Monday, January 2, 2012

The Ninth Day of Christmas

Since it is still the Christmas season, here's a card I once received from Sister Marita Ganley SC:

I'm turning my mind back to school... still have two weeks before the Spring semester begins, but I have a good deal of revising in process on the syllabi for two of the three courses I teach.  Today I am working on Mod Civ - that's what we all call  CVEN 201 -  The West in the Modern World. It's the History of Europe from roughly 1850 to 2000.  I teach the history with poetry.  What I hope is that it becomes the Chaucer method of history:  teaching the big events , but through the eyes of the people who lived through them.  I use poetry for this. My students and I read and study about forty poems from European and British poets of that era.  The first one we meet is Rilke.  Here is his poem entitled
"The Future":

The Future 

 The future: time's excuse
to frighten us; too vast
a project, too large a morsel
for the heart's mouth.

Future, who won't wait for you?
Everyone is going there.
It suffices you to deepen
the absence that we are.

Rainer Maria Rilke     ( Translated by A. Poulin)


roughseasinthemed said...

Hi, you commented on my Clouds blog re the cancer post. Thanks for your insightful comment.

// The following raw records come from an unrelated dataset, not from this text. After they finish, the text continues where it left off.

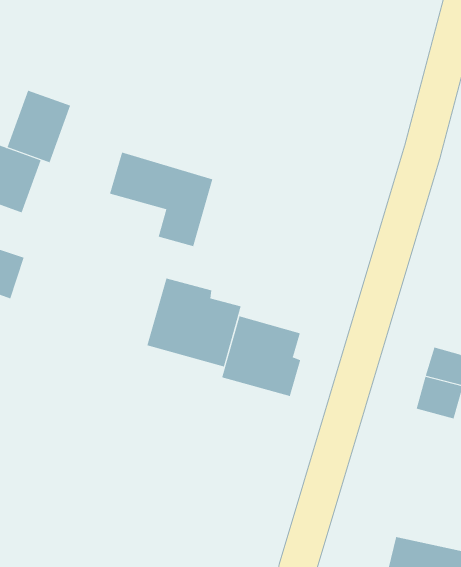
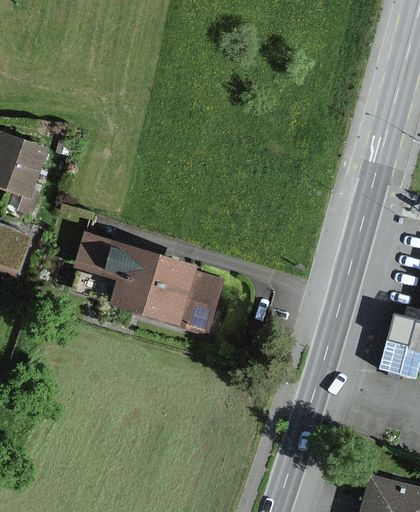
building: [7,90,71,163] -> none
building: [109,152,213,247] -> [67,229,159,313]
building: [222,316,301,397] -> none

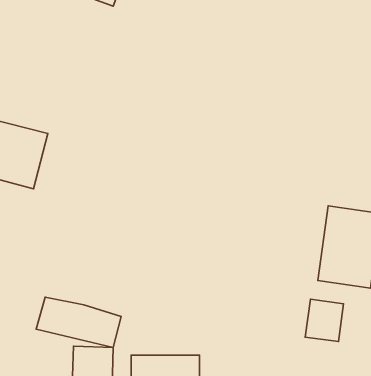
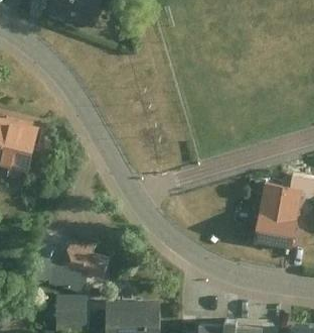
building: none -> [68,239,111,272]
building: [305,299,344,342] -> none

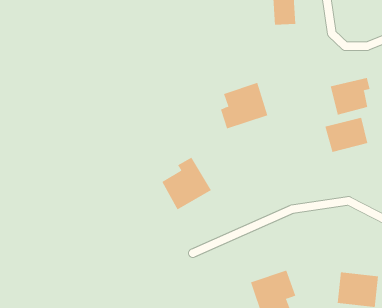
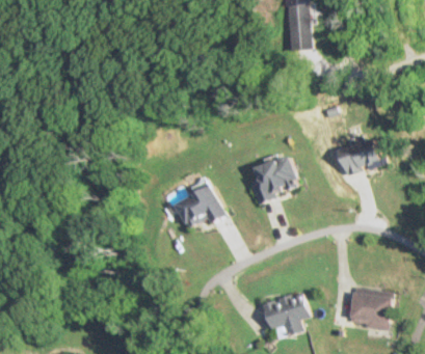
building: [330,77,370,116] -> none
building: [220,82,268,129] -> [251,154,299,200]

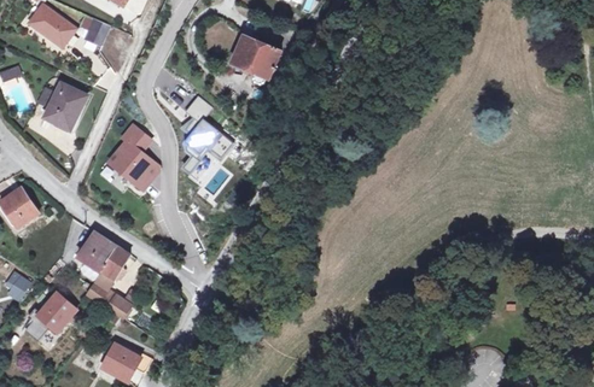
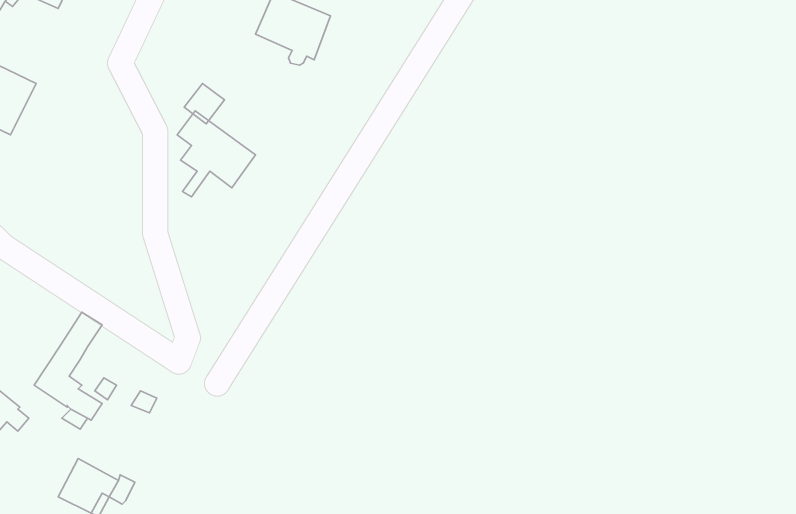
building: [110,125,156,189] -> none
building: [78,231,116,270] -> none

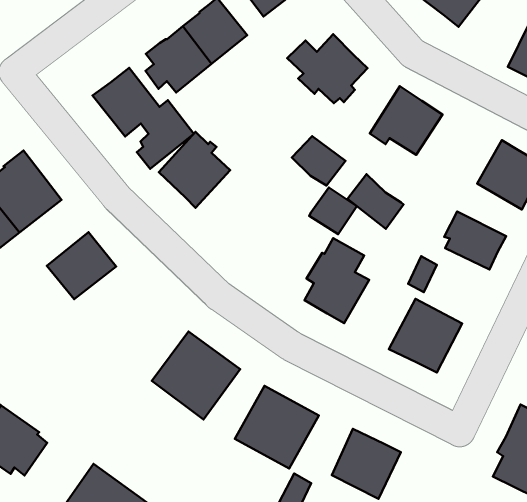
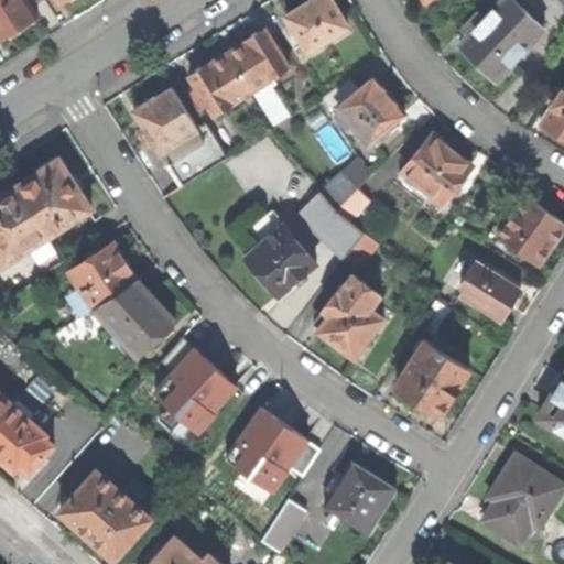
building: [159,132,230,208] -> [245,224,314,297]
building: [347,174,404,229] -> [297,192,351,247]
building: none -> [93,280,174,356]

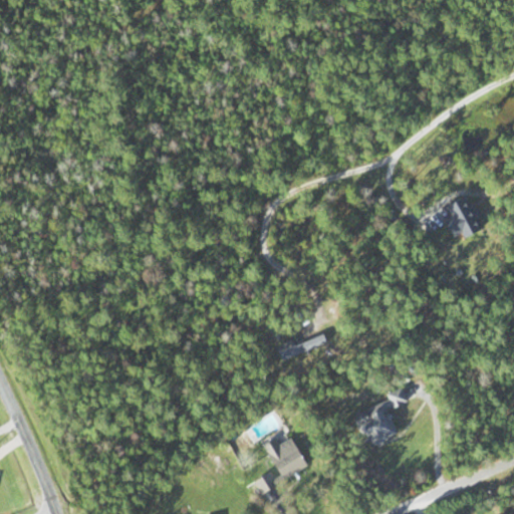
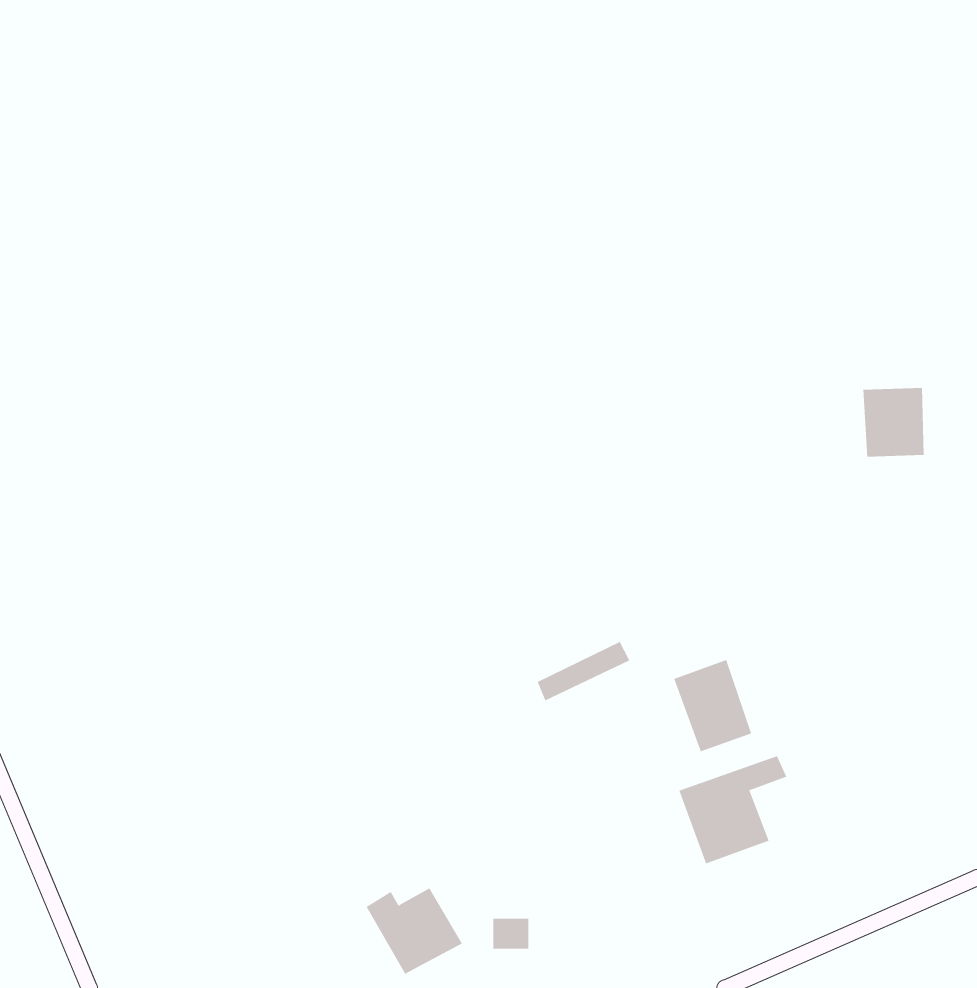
building: none -> [673,659,752,752]
building: [262,435,312,480] -> [366,887,463,975]

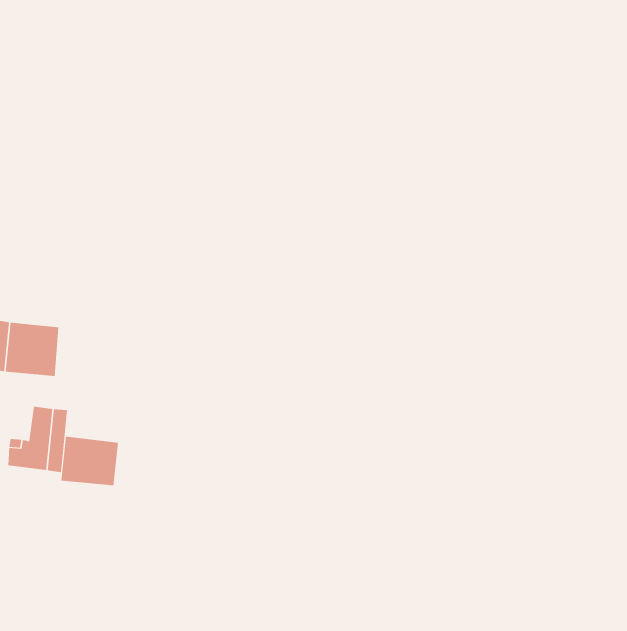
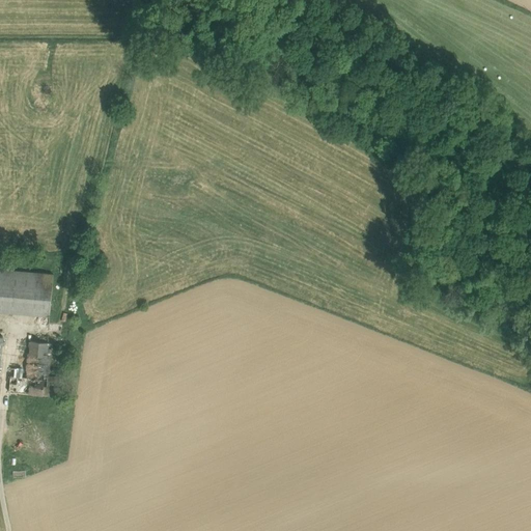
building: [61,436,118,486] -> none

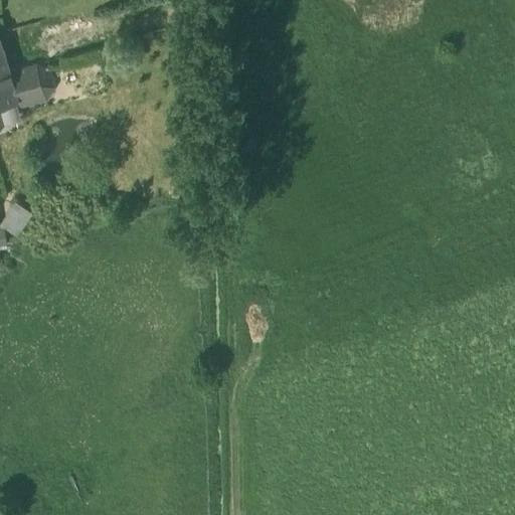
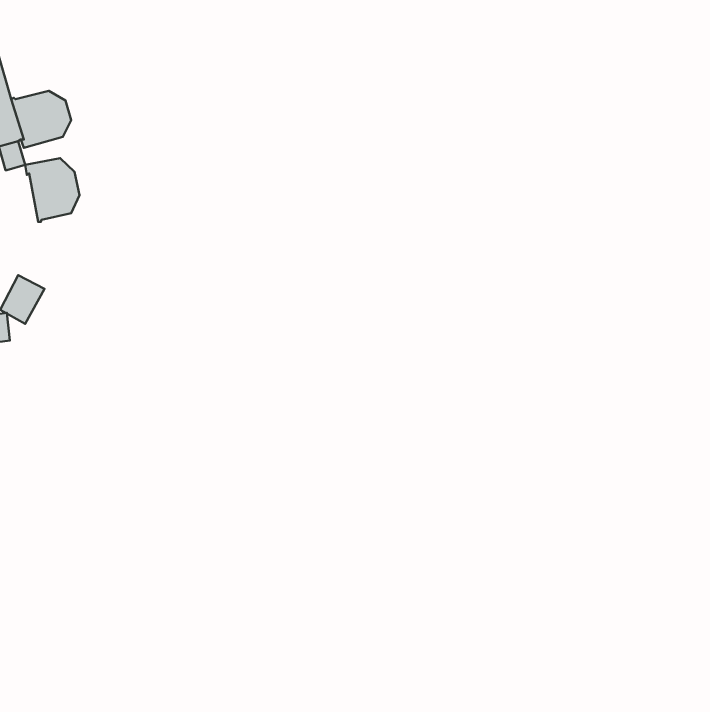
building: none -> [25,158,79,222]

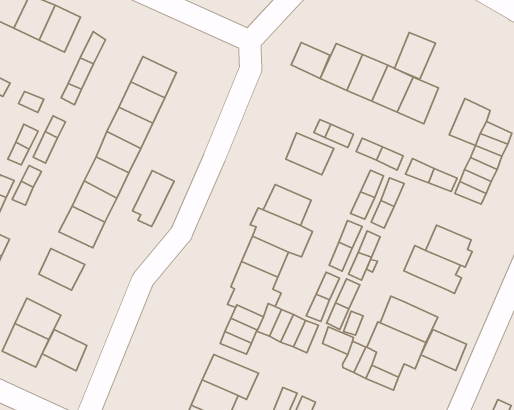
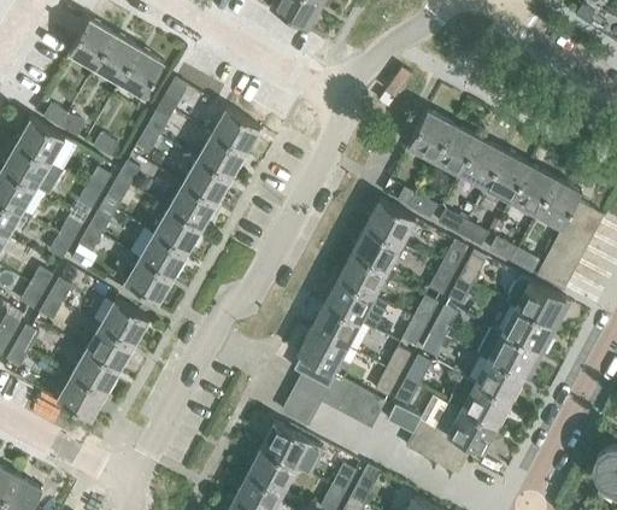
building: [395,32,436,79] -> [511,165,556,215]
building: [291,43,330,79] -> none
building: none -> [352,227,401,271]
building: [133,171,174,227] -> none
building: none -> [507,277,564,328]
building: [421,329,467,371] -> [475,358,523,403]
building: [42,329,87,371] -> [86,326,133,370]

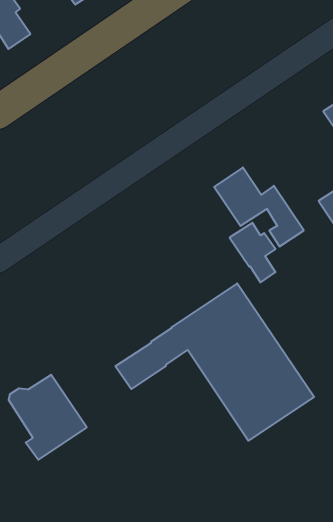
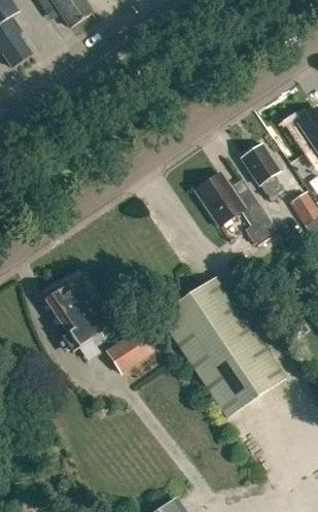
building: [230,223,276,282] -> [241,144,282,198]
building: [9,375,87,460] -> [45,275,115,351]

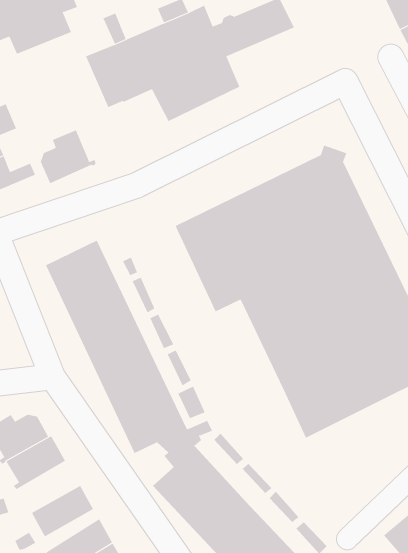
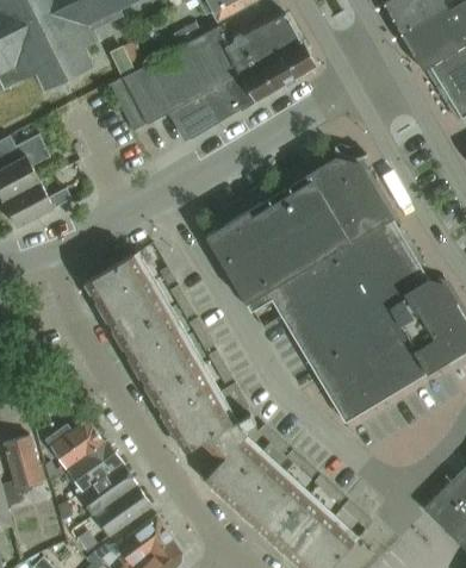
building: none -> [242,42,316,101]
building: [40,130,96,185] -> none
building: none -> [75,463,138,514]

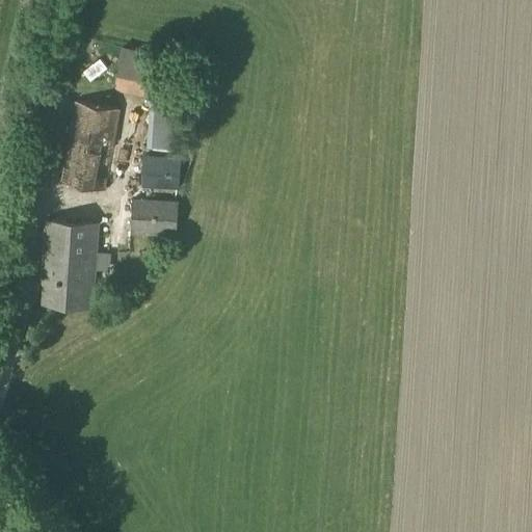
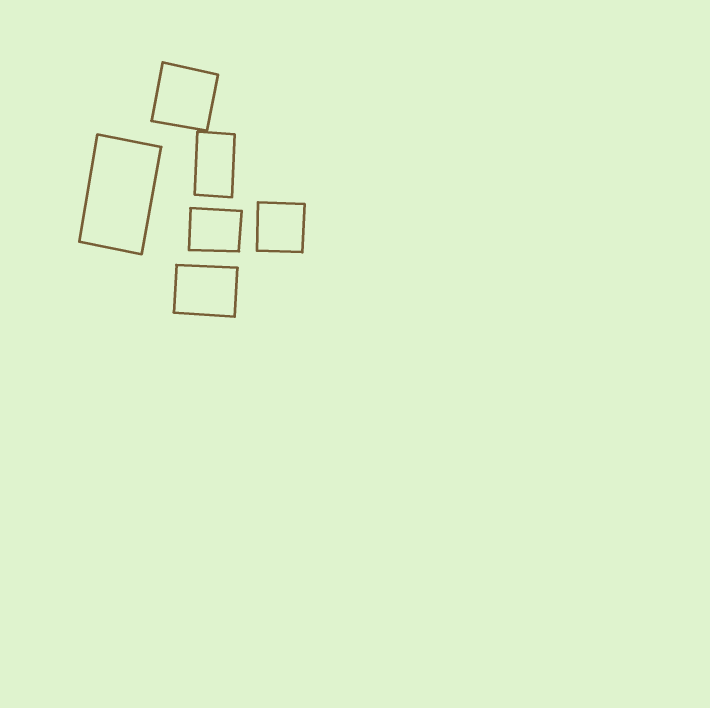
building: none -> [257,202,304,252]
building: [41,222,98,308] -> none

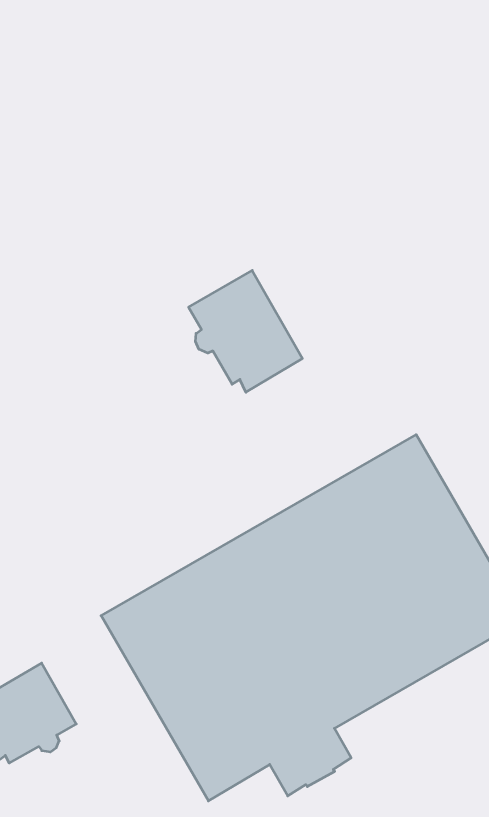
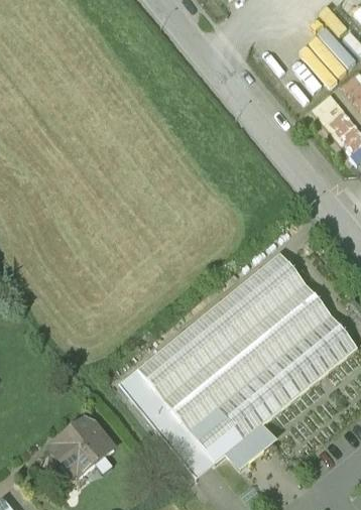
building: [189,270,302,392] -> none

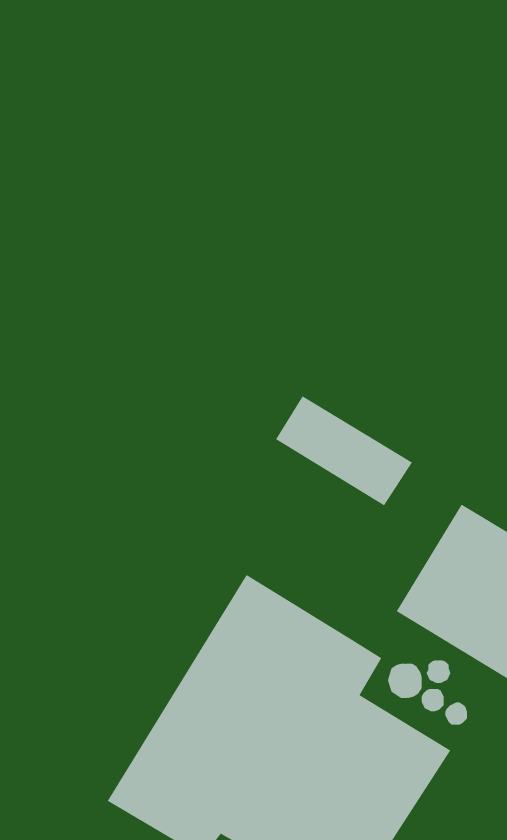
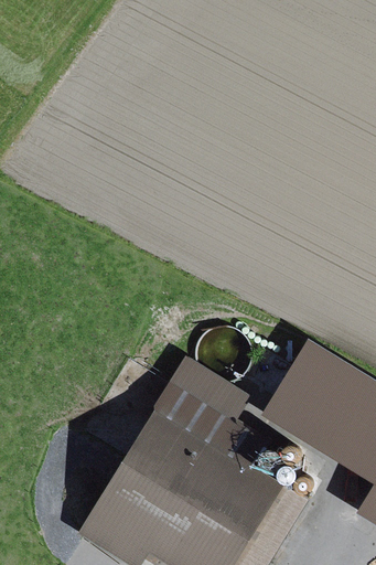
building: [275,396,413,506] -> [168,358,258,430]

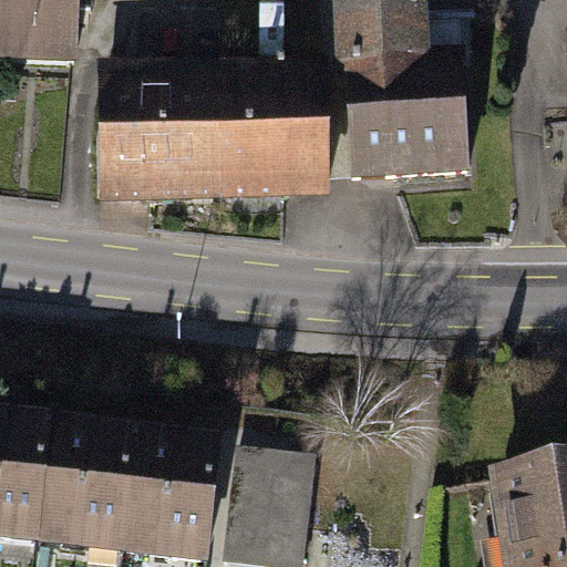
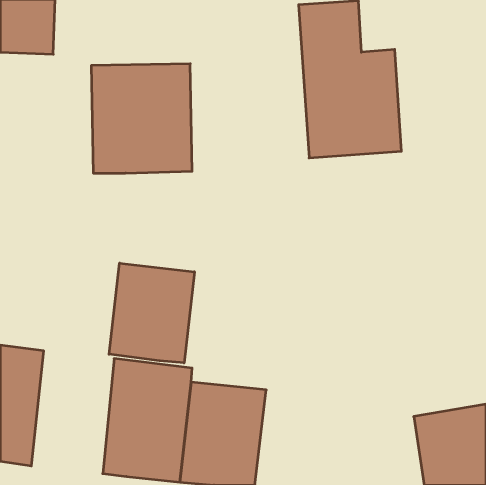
building: [221,72,323,199] -> none
building: none -> [109,263,194,363]
building: [37,409,133,551] -> none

Will try and remember to add you to one of my blogrolls on one of my (many) other blogs as I do write about gardens and books when I am not busy ranting about unfair governmental systems.

Best wishes for the new year.


roughseasinthemed said...

And the reason I was writing was that I meant to say, I studied British and European history of a similar period (shorter obviously cos I am older and left school well before 2000). My particular choice of favourite poetry are the first world war ones. There is a linky on my rough seas blog and itchy feet. Scan down to the bottom for the poetry if you don't want to bother reading through.